Esto, toda vez que la ASF es el órgano encargado de revisar cómo se gasta el dinero público federal y tiene facultades para auditar dependencias, estados y municipios, además de promover sanciones o denuncias por irregularidades detectadas en la Cuenta Pública.
Designación resuelta en un solo día: El proceso en San Lázaro se resolvió con rapidez
Desde temprano, la Comisión de Vigilancia de la Auditoría Superior de la Federación presentó al pleno la terna final integrada por Hernández Palacios Cardel, Elizabeth Barba Villafán y Luis Miguel Martínez Anzures, después de semanas de comparecencias y revisión de perfiles.
Pero en los pasillos de la Cámara de Diputados el nombre que circulaba con mayor insistencia desde la mañana era el del actual auditor especial del gasto federalizado, por supuesto, el de Aureliano Hernández.
La sesión avanzó entre acuerdos políticos ya cocinados entre las bancadas.
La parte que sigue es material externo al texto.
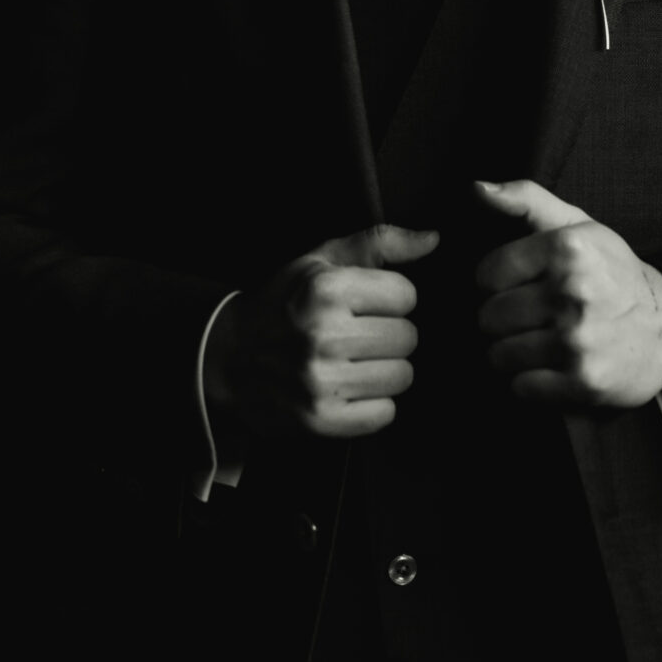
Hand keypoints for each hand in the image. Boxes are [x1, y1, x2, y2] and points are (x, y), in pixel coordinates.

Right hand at [205, 224, 438, 439]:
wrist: (228, 358)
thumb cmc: (283, 303)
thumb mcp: (321, 261)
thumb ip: (380, 243)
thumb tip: (434, 239)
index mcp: (325, 290)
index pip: (406, 295)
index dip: (391, 298)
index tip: (367, 304)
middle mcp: (322, 336)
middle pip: (408, 338)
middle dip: (390, 334)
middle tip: (360, 335)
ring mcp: (320, 382)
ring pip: (402, 376)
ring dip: (386, 369)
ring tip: (355, 361)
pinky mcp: (320, 421)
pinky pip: (385, 414)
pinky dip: (374, 404)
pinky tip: (350, 388)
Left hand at [473, 180, 661, 408]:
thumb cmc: (612, 272)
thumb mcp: (578, 225)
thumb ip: (526, 200)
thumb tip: (475, 188)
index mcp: (568, 247)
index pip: (486, 274)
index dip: (499, 282)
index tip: (522, 285)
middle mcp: (573, 292)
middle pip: (489, 317)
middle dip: (503, 320)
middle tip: (532, 317)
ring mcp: (578, 340)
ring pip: (499, 355)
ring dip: (512, 353)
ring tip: (541, 342)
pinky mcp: (583, 382)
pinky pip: (520, 387)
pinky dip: (530, 381)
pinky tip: (553, 366)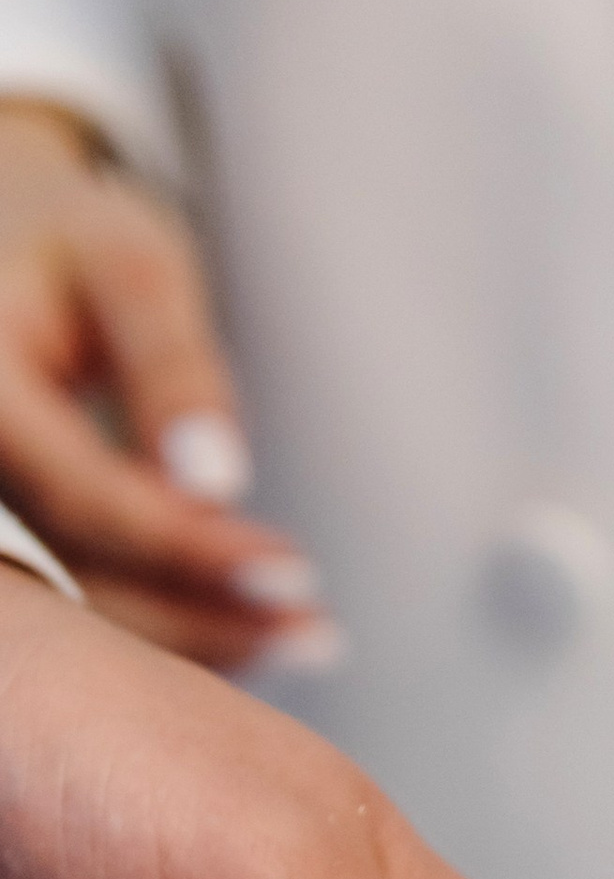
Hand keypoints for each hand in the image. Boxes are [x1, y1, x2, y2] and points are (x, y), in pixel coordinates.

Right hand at [0, 99, 335, 667]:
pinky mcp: (19, 537)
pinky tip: (261, 629)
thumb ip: (170, 366)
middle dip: (203, 615)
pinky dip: (178, 620)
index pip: (85, 498)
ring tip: (311, 635)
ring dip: (201, 633)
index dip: (189, 546)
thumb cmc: (78, 244)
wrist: (12, 244)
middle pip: (83, 574)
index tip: (293, 572)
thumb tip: (213, 482)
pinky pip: (92, 597)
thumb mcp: (131, 268)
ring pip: (87, 605)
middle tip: (319, 631)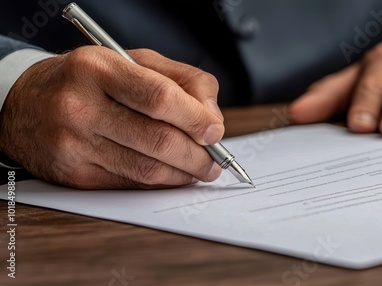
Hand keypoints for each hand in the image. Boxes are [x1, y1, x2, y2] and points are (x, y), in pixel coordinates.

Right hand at [0, 47, 224, 188]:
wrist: (26, 104)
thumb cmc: (90, 80)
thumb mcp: (134, 61)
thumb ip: (182, 80)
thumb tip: (212, 120)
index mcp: (98, 69)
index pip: (161, 98)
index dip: (196, 119)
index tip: (215, 131)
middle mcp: (80, 107)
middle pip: (159, 140)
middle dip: (199, 156)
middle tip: (215, 161)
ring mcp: (74, 144)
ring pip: (148, 169)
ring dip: (184, 174)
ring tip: (200, 169)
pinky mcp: (74, 174)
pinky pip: (131, 184)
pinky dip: (160, 182)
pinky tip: (172, 175)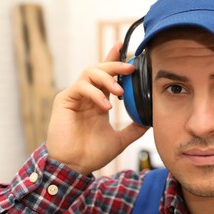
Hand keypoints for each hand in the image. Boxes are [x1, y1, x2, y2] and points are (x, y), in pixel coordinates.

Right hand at [46, 42, 148, 174]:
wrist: (75, 166)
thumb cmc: (92, 153)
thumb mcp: (119, 139)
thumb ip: (133, 129)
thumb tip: (149, 121)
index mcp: (98, 101)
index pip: (106, 75)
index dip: (114, 59)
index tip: (124, 47)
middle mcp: (87, 96)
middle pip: (99, 69)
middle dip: (115, 65)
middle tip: (131, 68)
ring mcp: (75, 96)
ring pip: (89, 73)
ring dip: (107, 78)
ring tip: (120, 91)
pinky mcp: (64, 100)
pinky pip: (81, 87)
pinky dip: (95, 94)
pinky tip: (105, 106)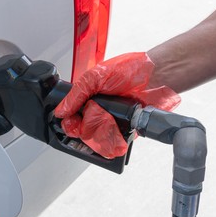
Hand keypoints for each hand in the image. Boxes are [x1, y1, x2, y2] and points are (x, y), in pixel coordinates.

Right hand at [54, 52, 180, 158]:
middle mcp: (96, 113)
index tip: (72, 122)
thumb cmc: (127, 71)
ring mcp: (109, 124)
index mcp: (86, 100)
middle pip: (81, 132)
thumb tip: (60, 111)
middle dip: (87, 126)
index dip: (69, 123)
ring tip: (109, 121)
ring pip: (95, 141)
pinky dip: (112, 143)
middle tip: (95, 115)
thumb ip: (75, 95)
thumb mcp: (94, 77)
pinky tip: (117, 134)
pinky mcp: (123, 132)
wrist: (155, 78)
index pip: (70, 119)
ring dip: (100, 134)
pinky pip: (112, 145)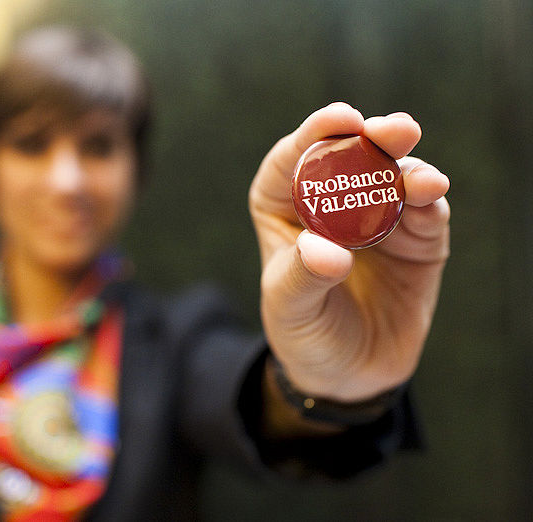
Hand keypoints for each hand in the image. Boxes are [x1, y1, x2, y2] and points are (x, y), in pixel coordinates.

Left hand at [249, 102, 449, 401]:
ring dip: (410, 168)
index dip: (316, 134)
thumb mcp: (291, 308)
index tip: (341, 121)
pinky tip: (431, 193)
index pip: (294, 160)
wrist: (348, 375)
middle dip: (374, 137)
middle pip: (351, 157)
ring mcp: (379, 218)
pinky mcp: (417, 240)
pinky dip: (429, 200)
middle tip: (392, 131)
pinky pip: (425, 212)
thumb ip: (304, 276)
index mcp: (285, 207)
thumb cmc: (305, 332)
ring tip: (420, 178)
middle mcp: (333, 204)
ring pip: (395, 177)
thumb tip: (328, 251)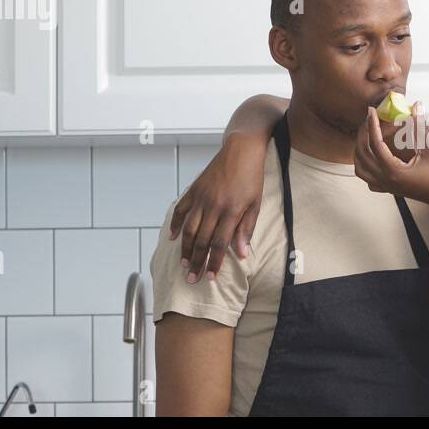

La votación se realizó mediante cédula y urna cerrada, un procedimiento tradicional en el Congreso para nombramientos de alto nivel.
Esta escena tuvo algo de ritual: legisladores de todas las fracciones formaron una larga fila que prácticamente rodeó el pleno para depositar su papeleta. Asesores contaban votos de manera informal mientras coordinadores parlamentarios conversaban en pequeños grupos a los costados del recinto.
Al final, el resultado fue contundente:
472 votos para Hernández Palacios Cardel
6 votos para Luis Miguel Martínez Anzures
1 voto para Elizabeth Barba Villafán
2 votos anulados
La cifra reflejó un acuerdo político amplio: al bloque mayoritario se sumaron legisladores de PAN, PRI y Movimiento Ciudadano. Desde la bancada panista se justificó el respaldo señalando que el economista era el perfil “menos tóxico” de la terna.
Con esa votación, el Congreso cumplió además con el plazo legal: la designación debía concretarse antes del 15 de marzo de 2026.